On our digital learning platforms — openHPI, openSAP, and OpenWHO — all courses are offered in a certain language, e.g. German, French, or English. Particularly, in the case of OpenWHO, courses often need to be provided in more than one language — English and French and additionally in several native African languages. Here, the automatic generation of subtitles in different languages would reduce the course production effort a lot. The rise of machine learning technologies during the recent decade has provided the world with many opportunities to
automate these translation tasks. The challenge, however, is that these systems are not really connected yet.
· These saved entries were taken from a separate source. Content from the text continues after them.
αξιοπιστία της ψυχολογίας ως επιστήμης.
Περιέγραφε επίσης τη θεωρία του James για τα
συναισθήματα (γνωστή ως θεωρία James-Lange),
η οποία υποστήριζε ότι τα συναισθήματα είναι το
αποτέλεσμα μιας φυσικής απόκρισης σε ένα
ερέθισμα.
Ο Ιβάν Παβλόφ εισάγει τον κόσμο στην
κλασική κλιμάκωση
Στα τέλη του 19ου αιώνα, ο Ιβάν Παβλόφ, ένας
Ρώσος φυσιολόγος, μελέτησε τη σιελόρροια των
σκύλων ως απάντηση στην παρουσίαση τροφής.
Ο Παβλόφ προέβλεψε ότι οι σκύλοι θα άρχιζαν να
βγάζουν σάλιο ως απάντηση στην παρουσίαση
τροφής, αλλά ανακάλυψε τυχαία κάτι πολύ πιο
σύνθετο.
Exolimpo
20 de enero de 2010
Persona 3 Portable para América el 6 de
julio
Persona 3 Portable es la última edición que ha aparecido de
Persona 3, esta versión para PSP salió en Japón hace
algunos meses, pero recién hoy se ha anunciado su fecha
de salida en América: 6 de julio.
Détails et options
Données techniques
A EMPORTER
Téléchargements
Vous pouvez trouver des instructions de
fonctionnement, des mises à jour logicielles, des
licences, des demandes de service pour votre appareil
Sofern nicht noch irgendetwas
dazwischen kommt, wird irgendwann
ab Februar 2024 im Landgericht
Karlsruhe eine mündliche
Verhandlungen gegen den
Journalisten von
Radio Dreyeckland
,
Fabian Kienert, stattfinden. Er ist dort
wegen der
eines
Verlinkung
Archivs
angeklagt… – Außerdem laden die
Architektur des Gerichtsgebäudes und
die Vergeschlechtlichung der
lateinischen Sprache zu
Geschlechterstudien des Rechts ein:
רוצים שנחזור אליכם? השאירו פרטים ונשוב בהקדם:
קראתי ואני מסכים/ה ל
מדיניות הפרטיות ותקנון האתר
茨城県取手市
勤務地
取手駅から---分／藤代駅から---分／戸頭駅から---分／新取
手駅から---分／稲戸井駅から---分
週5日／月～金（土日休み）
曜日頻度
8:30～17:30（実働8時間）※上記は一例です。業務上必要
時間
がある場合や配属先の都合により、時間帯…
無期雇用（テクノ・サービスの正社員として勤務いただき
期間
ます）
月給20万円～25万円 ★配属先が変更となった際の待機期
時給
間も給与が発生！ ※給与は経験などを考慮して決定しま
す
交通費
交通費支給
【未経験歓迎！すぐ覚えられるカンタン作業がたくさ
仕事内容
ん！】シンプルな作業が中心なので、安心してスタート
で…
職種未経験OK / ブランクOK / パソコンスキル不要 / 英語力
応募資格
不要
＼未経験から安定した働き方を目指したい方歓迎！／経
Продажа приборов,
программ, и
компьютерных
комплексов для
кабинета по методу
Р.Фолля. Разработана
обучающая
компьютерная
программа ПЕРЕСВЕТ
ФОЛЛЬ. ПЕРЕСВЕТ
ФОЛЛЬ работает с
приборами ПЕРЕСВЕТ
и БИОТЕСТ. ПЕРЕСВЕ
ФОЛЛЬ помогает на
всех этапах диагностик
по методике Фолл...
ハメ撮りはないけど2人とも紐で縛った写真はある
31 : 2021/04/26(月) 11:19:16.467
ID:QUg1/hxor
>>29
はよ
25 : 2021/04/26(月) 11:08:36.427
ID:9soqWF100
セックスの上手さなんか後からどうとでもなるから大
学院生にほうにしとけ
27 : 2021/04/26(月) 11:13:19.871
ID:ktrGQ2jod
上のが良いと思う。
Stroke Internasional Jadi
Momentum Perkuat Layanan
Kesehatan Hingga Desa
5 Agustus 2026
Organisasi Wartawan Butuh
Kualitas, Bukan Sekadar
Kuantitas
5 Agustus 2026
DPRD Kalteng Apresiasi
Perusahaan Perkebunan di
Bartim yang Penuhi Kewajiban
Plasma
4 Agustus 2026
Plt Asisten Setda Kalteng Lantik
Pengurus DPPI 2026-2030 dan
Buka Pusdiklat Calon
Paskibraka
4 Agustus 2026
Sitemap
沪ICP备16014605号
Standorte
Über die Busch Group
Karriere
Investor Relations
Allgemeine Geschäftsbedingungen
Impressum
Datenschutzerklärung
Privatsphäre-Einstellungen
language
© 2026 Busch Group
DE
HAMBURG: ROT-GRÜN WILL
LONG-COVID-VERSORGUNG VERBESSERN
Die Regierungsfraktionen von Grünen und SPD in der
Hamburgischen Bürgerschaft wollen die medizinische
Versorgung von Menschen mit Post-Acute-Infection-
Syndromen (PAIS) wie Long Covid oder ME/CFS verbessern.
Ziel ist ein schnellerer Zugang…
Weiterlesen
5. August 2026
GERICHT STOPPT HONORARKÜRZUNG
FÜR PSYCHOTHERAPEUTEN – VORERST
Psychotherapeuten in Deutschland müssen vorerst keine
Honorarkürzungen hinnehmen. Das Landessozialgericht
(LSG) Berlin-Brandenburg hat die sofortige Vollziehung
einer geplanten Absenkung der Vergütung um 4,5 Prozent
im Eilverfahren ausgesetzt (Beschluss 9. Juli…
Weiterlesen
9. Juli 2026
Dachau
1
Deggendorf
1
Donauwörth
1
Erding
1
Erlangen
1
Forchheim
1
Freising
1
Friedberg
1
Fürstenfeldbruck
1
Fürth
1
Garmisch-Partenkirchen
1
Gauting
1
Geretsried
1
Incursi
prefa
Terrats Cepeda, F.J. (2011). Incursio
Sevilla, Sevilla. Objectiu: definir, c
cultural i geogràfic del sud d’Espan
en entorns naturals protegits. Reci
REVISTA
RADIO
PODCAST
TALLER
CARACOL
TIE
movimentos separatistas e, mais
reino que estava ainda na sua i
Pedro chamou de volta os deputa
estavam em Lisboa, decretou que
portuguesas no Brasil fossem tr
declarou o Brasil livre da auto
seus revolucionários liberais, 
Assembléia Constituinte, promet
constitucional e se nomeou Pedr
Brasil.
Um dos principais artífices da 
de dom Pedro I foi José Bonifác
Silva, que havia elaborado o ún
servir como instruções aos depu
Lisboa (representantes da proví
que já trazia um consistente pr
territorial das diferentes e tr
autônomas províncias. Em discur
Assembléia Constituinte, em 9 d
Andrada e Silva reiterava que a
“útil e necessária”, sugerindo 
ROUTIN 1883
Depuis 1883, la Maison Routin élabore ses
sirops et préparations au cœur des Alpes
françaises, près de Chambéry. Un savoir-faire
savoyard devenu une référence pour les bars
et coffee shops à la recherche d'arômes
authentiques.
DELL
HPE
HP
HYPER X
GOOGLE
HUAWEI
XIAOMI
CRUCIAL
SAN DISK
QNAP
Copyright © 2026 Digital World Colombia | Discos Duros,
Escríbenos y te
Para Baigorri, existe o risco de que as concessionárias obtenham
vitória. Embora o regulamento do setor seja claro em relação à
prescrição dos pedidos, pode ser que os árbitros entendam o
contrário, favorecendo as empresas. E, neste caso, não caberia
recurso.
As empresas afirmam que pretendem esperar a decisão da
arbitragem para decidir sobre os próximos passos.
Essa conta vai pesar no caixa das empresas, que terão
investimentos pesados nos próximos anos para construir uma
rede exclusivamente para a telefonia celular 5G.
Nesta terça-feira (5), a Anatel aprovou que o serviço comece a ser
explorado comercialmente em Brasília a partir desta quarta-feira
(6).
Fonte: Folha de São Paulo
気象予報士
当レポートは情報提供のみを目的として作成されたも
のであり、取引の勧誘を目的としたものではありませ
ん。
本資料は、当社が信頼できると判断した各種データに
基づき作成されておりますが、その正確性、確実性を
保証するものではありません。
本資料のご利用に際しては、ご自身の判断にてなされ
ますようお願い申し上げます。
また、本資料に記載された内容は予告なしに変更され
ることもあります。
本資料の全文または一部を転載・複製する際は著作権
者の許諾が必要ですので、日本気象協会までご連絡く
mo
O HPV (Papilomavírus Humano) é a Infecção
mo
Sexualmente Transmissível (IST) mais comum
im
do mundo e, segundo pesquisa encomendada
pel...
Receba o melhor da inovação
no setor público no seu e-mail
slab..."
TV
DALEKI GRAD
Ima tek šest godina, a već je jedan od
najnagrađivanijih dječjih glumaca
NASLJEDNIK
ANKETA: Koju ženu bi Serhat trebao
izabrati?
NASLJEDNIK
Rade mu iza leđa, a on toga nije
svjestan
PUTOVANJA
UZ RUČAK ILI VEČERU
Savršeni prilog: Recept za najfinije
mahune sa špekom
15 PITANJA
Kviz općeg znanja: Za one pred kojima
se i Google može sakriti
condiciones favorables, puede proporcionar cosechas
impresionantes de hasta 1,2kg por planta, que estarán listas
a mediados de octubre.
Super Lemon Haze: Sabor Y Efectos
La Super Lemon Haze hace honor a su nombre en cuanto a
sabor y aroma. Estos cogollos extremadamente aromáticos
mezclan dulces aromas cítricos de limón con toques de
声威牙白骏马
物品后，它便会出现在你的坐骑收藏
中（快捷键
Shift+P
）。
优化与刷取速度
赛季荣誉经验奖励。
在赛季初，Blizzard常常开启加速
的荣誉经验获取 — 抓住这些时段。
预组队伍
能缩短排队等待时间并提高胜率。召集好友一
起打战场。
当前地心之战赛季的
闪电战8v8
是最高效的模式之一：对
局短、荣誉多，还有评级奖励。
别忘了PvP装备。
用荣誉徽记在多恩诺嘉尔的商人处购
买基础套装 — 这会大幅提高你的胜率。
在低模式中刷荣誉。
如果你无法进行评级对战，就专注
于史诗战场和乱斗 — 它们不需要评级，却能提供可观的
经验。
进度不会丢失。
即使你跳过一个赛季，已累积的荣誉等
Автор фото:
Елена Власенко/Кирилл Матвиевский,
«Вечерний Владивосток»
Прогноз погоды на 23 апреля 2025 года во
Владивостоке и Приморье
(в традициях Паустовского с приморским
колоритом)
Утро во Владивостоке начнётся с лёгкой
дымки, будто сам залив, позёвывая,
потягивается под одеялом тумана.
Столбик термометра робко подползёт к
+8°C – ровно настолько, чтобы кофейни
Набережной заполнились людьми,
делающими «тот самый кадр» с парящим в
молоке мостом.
From the moment when a video is uploaded to the Internet to the presentation of the video in a course — including transcript and translations — many manual tasks have to be done by the course administrators. The tools for each of these
steps are offered by different providers. Videos, e.g., can be hosted on Vimeo, Azure, or Youtube. We use several tools to generate the video transcripts. The transcripts are post-processed by a tool that has been developed at the HPI and is also hosted here. Translations are offered by tools, such as DeepL, TraMOOC, or Google.

Project Goal

Develop a tool that offers an easy and intuitive user interface and allows to configure each step of this pipeline. The providers for each step need to be easily configurable. The pipeline provides an end-to-end solution and relieves the course administrators from the in-betweens.

Approach

The tool to be developed will be a standalone tool that connects existing services. Although the context is in the realm of machine learning, the actual tasks are not. To connect the existing services, the tool to be developed will have to provide interfaces that are able to communicate with the interfaces of the services to be connected. An agile development process that includes the end user (platform/course admins) and service providers is key.

Our Expectations

You should be able to work in a team and be open for agile development methods, co-innovation with customers and other stakeholders. Previous knowledge of web protocols, such as REST or SOAP and a web programming language, such as Ruby or Python would be helpful.